ASSIGNMENT:
Every line containing "Change" should be copied out. Go through the entries and find them.

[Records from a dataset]
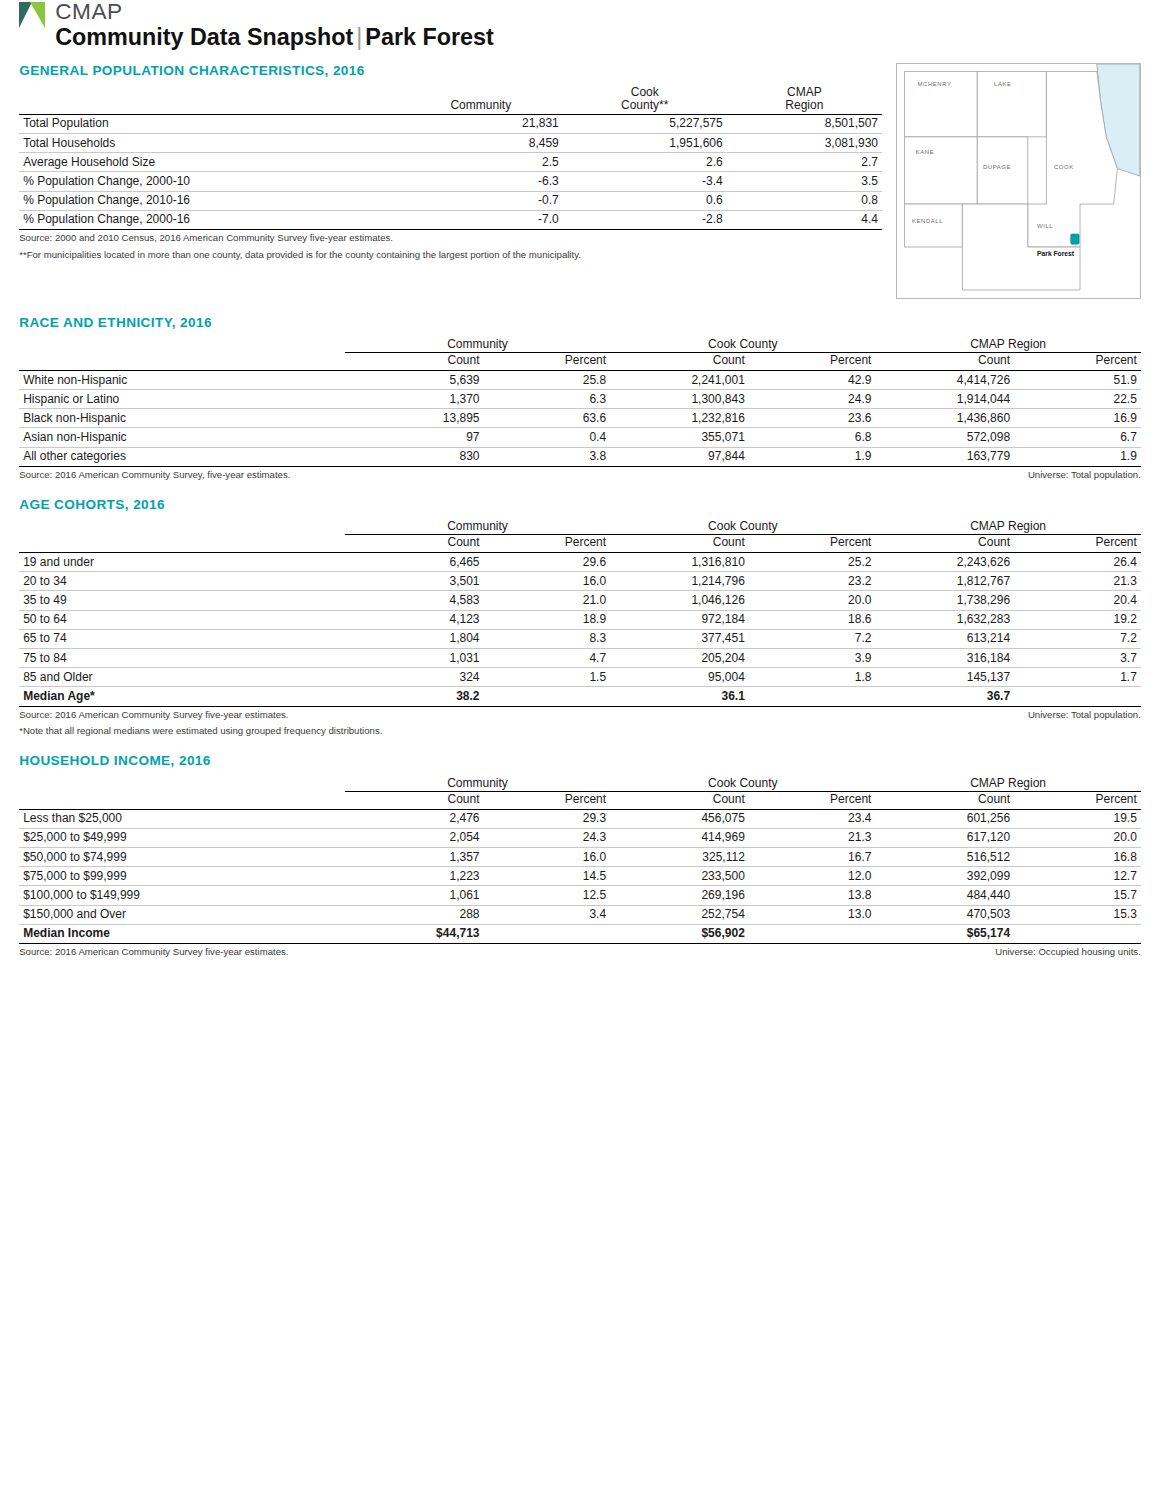CMAP
Community Data Snapshot|Park Forest
General Population Characteristics, 2016
| | Community | Cook County** | CMAP Region |
| --- | --- | --- | --- |
| Total Population | 21,831 | 5,227,575 | 8,501,507 |
| Total Households | 8,459 | 1,951,606 | 3,081,930 |
| Average Household Size | 2.5 | 2.6 | 2.7 |
| % Population Change, 2000-10 | -6.3 | -3.4 | 3.5 |
| % Population Change, 2010-16 | -0.7 | 0.6 | 0.8 |
| % Population Change, 2000-16 | -7.0 | -2.8 | 4.4 |
Source: 2000 and 2010 Census, 2016 American Community Survey five-year estimates.
**For municipalities located in more than one county, data provided is for the county containing the largest portion of the municipality.
MCHENRY LAKE KANE DUPAGE COOK KENDALL WILL Park Forest
Race and Ethnicity, 2016
| | Community | Cook County | CMAP Region |
| --- | --- | --- | --- |
| | Count | Percent | Count | Percent | Count | Percent |
| White non-Hispanic | 5,639 | 25.8 | 2,241,001 | 42.9 | 4,414,726 | 51.9 |
| Hispanic or Latino | 1,370 | 6.3 | 1,300,843 | 24.9 | 1,914,044 | 22.5 |
| Black non-Hispanic | 13,895 | 63.6 | 1,232,816 | 23.6 | 1,436,860 | 16.9 |
| Asian non-Hispanic | 97 | 0.4 | 355,071 | 6.8 | 572,098 | 6.7 |
| All other categories | 830 | 3.8 | 97,844 | 1.9 | 163,779 | 1.9 |
Source: 2016 American Community Survey, five-year estimates.
Universe: Total population.
Age Cohorts, 2016
| | Community | Cook County | CMAP Region |
| --- | --- | --- | --- |
| | Count | Percent | Count | Percent | Count | Percent |
| 19 and under | 6,465 | 29.6 | 1,316,810 | 25.2 | 2,243,626 | 26.4 |
| 20 to 34 | 3,501 | 16.0 | 1,214,796 | 23.2 | 1,812,767 | 21.3 |
| 35 to 49 | 4,583 | 21.0 | 1,046,126 | 20.0 | 1,738,296 | 20.4 |
| 50 to 64 | 4,123 | 18.9 | 972,184 | 18.6 | 1,632,283 | 19.2 |
| 65 to 74 | 1,804 | 8.3 | 377,451 | 7.2 | 613,214 | 7.2 |
| 75 to 84 | 1,031 | 4.7 | 205,204 | 3.9 | 316,184 | 3.7 |
| 85 and Older | 324 | 1.5 | 95,004 | 1.8 | 145,137 | 1.7 |
| Median Age* | 38.2 | | 36.1 | | 36.7 | |
Source: 2016 American Community Survey five-year estimates.
Universe: Total population.
*Note that all regional medians were estimated using grouped frequency distributions.
Household Income, 2016
| | Community | Cook County | CMAP Region |
| --- | --- | --- | --- |
| | Count | Percent | Count | Percent | Count | Percent |
| Less than $25,000 | 2,476 | 29.3 | 456,075 | 23.4 | 601,256 | 19.5 |
| $25,000 to $49,999 | 2,054 | 24.3 | 414,969 | 21.3 | 617,120 | 20.0 |
| $50,000 to $74,999 | 1,357 | 16.0 | 325,112 | 16.7 | 516,512 | 16.8 |
| $75,000 to $99,999 | 1,223 | 14.5 | 233,500 | 12.0 | 392,099 | 12.7 |
| $100,000 to $149,999 | 1,061 | 12.5 | 269,196 | 13.8 | 484,440 | 15.7 |
| $150,000 and Over | 288 | 3.4 | 252,754 | 13.0 | 470,503 | 15.3 |
| Median Income | $44,713 | | $56,902 | | $65,174 | |
Source: 2016 American Community Survey five-year estimates.
Universe: Occupied housing units.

EXERCISE RESPONSE:
| % Population Change, 2000-10 | -6.3 | -3.4 | 3.5 |
| % Population Change, 2010-16 | -0.7 | 0.6 | 0.8 |
| % Population Change, 2000-16 | -7.0 | -2.8 | 4.4 |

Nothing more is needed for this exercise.